Sans Faceted Nyby 10 is a bold, narrow, low contrast, upright, normal x-height font visually similar to 'Caligor' by Letterhend and 'Beachwood' by Swell Type (names referenced only for comparison).
Keywords: headlines, posters, sports branding, apparel graphics, packaging, industrial, athletic, tactical, retro, mechanical, compact impact, rugged tone, display clarity, geometric consistency, condensed, angular, octagonal, stencil-like, monolinear.

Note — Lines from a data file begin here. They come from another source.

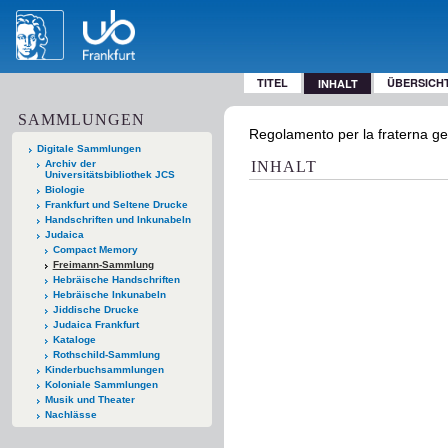
TITEL
ÜBERSICH
INHALT
SAMMLUNGEN
Regolamento per la fraterna gen
Digitale Sammlungen
Archiv der
INHALT
Universitätsbibliothek JCS
Biologie
Frankfurt und Seltene Drucke
Handschriften und Inkunabeln
Judaica
Compact Memory
Freimann-Sammlung
Hebräische Handschriften
Hebräische Inkunabeln
Jiddische Drucke
Judaica Frankfurt
Kataloge
Rothschild-Sammlung
Kinderbuchsammlungen
Koloniale Sammlungen
Musik und Theater
Nachlässe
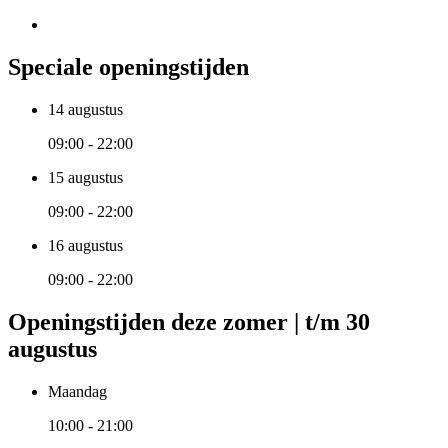
Speciale openingstijden
14 augustus
09:00 - 22:00
15 augustus
09:00 - 22:00
16 augustus
09:00 - 22:00
Openingstijden deze zomer | t/m 30
augustus
Maandag
10:00 - 21:00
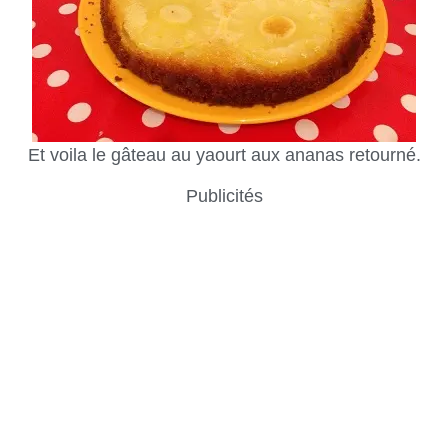
Et voila le gâteau au yaourt aux ananas retourné.
Publicités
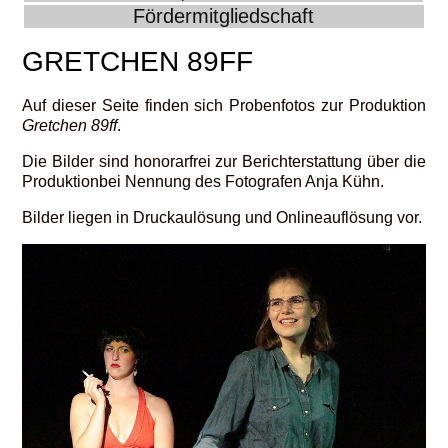
Fördermitgliedschaft
GRETCHEN 89FF
Auf dieser Seite finden sich Probenfotos zur Produktion
Gretchen 89ff
.
Die Bilder sind honorarfrei zur Berichterstattung über die
Produktionbei Nennung des Fotografen Anja Kühn.
Bilder liegen in Druckaulösung und Onlineauflösung vor.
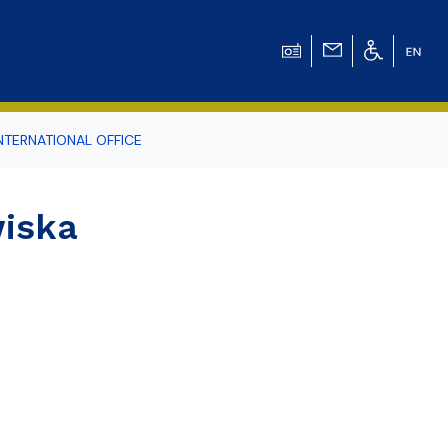
NTERNATIONAL OFFICE
odowiska
iska
r Tomasz Pluciński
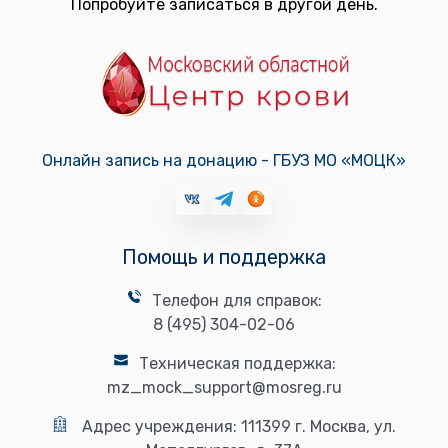
Попробуйте записаться в другой день.
Онлайн запись на донацию - ГБУЗ МО «МОЦК»
Помощь и поддержка
Телефон для справок:
8 (495) 304-02-06
Техническая поддержка:
mz_mock_support@mosreg.ru
Адрес учреждения:
111399 г. Москва, ул.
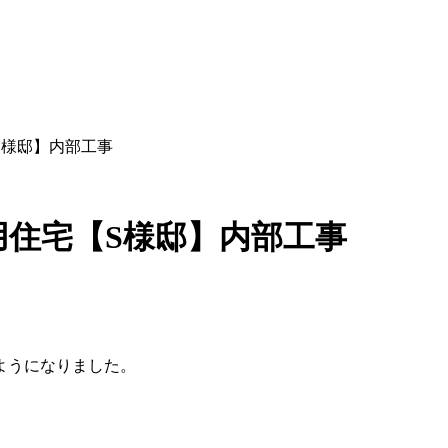
S様邸】内部工事
用住宅【S様邸】内部工事
ようになりました。
。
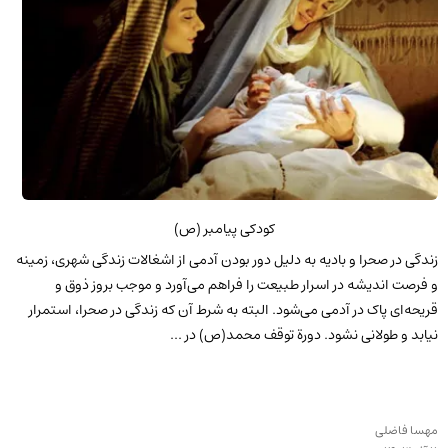
کودکی پیامبر (ص)
زندگی در صحرا و بادیه به دلیل دور بودن آدمی از اشغالات زندگی شهری، زمینه
و فرصت اندیشه در اسرار طبیعت را فراهم می‌آورد و موجب بروز ذوق و
قریحه‌ای پاک در آدمی می‌شود. البته به شرط آن که زندگی در صحرا، استمرار
نیابد و طولانی نشود. دورة توقف محمد(ص) در ...
مهسا فاضلی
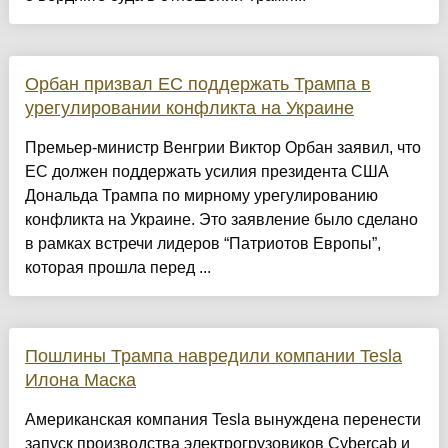
Орбан призвал ЕС поддержать Трампа в
урегулировании конфликта на Украине
Премьер-министр Венгрии Виктор Орбан заявил, что
ЕС должен поддержать усилия президента США
Дональда Трампа по мирному урегулированию
конфликта на Украине. Это заявление было сделано
в рамках встречи лидеров “Патриотов Европы”,
которая прошла перед ...
Пошлины Трампа навредили компании Tesla
Илона Маска
Американская компания Tesla вынуждена перенести
запуск производства электрогрузовиков Cybercab и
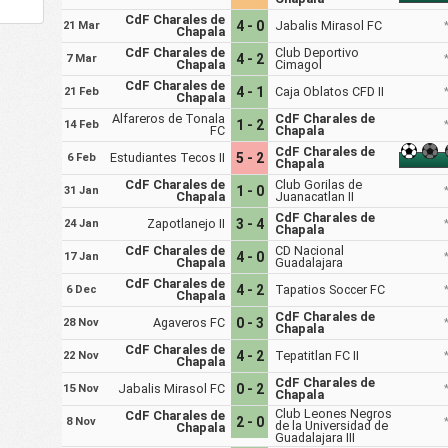
CdF Charales de
4 - 0
Jabalis Mirasol FC
21 Mar
Chapala
CdF Charales de
Club Deportivo
4 - 2
7 Mar
Chapala
Cimagol
CdF Charales de
4 - 1
Caja Oblatos CFD II
21 Feb
Chapala
Alfareros de Tonala
CdF Charales de
1 - 2
14 Feb
FC
Chapala
CdF Charales de
Estudiantes Tecos II
5 - 2
6 Feb
Chapala
CdF Charales de
Club Gorilas de
1 - 0
31 Jan
Chapala
Juanacatlan II
CdF Charales de
Zapotlanejo II
3 - 4
24 Jan
Chapala
CdF Charales de
CD Nacional
4 - 0
17 Jan
Chapala
Guadalajara
CdF Charales de
4 - 2
Tapatios Soccer FC
6 Dec
Chapala
CdF Charales de
Agaveros FC
0 - 3
28 Nov
Chapala
CdF Charales de
4 - 2
Tepatitlan FC II
22 Nov
Chapala
CdF Charales de
Jabalis Mirasol FC
0 - 2
15 Nov
Chapala
Club Leones Negros
CdF Charales de
2 - 0
8 Nov
de la Universidad de
Chapala
Guadalajara III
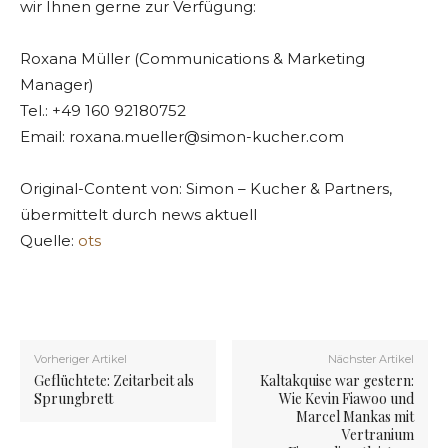
wir Ihnen gerne zur Verfügung:
Roxana Müller (Communications & Marketing
Manager)
Tel.: +49 160 92180752
Email:
roxana.mueller@simon-kucher.com
Original-Content von: Simon – Kucher & Partners,
übermittelt durch news aktuell
Quelle:
ots
Vorheriger Artikel
Nächster Artikel
Geflüchtete: Zeitarbeit als
Kaltakquise war gestern:
Sprungbrett
Wie Kevin Fiawoo und
Marcel Mankas mit
Vertranium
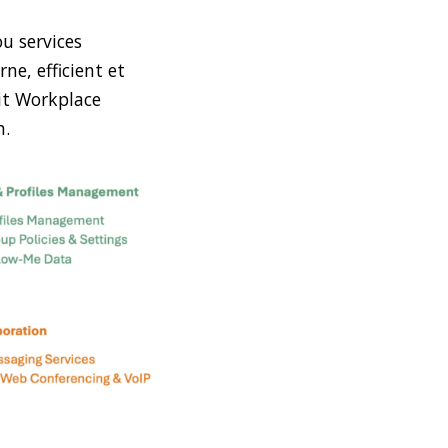
u services
e, efficient et
oit Workplace
n.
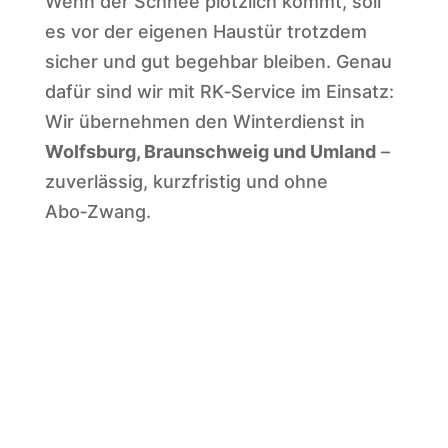
Wenn der Schnee plötzlich kommt, soll
es vor der eigenen Haustür trotzdem
sicher und gut begehbar bleiben. Genau
dafür sind wir mit RK‑Service im Einsatz:
Wir übernehmen den Winterdienst in
Wolfsburg, Braunschweig und Umland
–
zuverlässig, kurzfristig und ohne
Abo‑Zwang.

A condensed, monolinear sans with sharply chamfered corners and faceted construction that replaces curves with short planar segments. Strokes are heavy and mostly uniform, with squared terminals and frequent octagonal shaping in bowls and counters (notably in O/0/8). The rhythm is tight and vertical, with compact apertures and straightforward, engineered joins; diagonals are clean and straight, while rounded letters read as clipped polygons. Figures are tall and blocky, and the overall spacing feels utilitarian rather than airy.
Best suited to headlines and short text where its condensed, faceted structure can read as a graphic feature—posters, sports branding, team or event collateral, and apparel/merch graphics. It also fits packaging and labels that benefit from a stamped, industrial look, and it can work for UI badges or category tags when set at sufficiently large sizes.
The faceted geometry conveys a rugged, mechanical tone with strong associations to athletic lettering, equipment markings, and industrial labeling. Its sharp corners and compressed stance feel assertive and functional, leaning toward a tactical or retro-tech mood rather than a friendly everyday voice.
The design appears intended to deliver maximum impact in a tight width while projecting a hard-edged, engineered personality. By standardizing chamfered corners and polygonal bowls, it aims for a consistent, high-energy display texture that stays legible in bold, all-caps settings and strong in mixed-case branding lines.
The face maintains a consistent chamfer angle across the set, creating a coherent ‘cut metal’ silhouette. Lowercase forms echo the same faceting, with simplified, compact counters and minimal curvature, helping mixed-case settings retain a uniform, signage-like texture.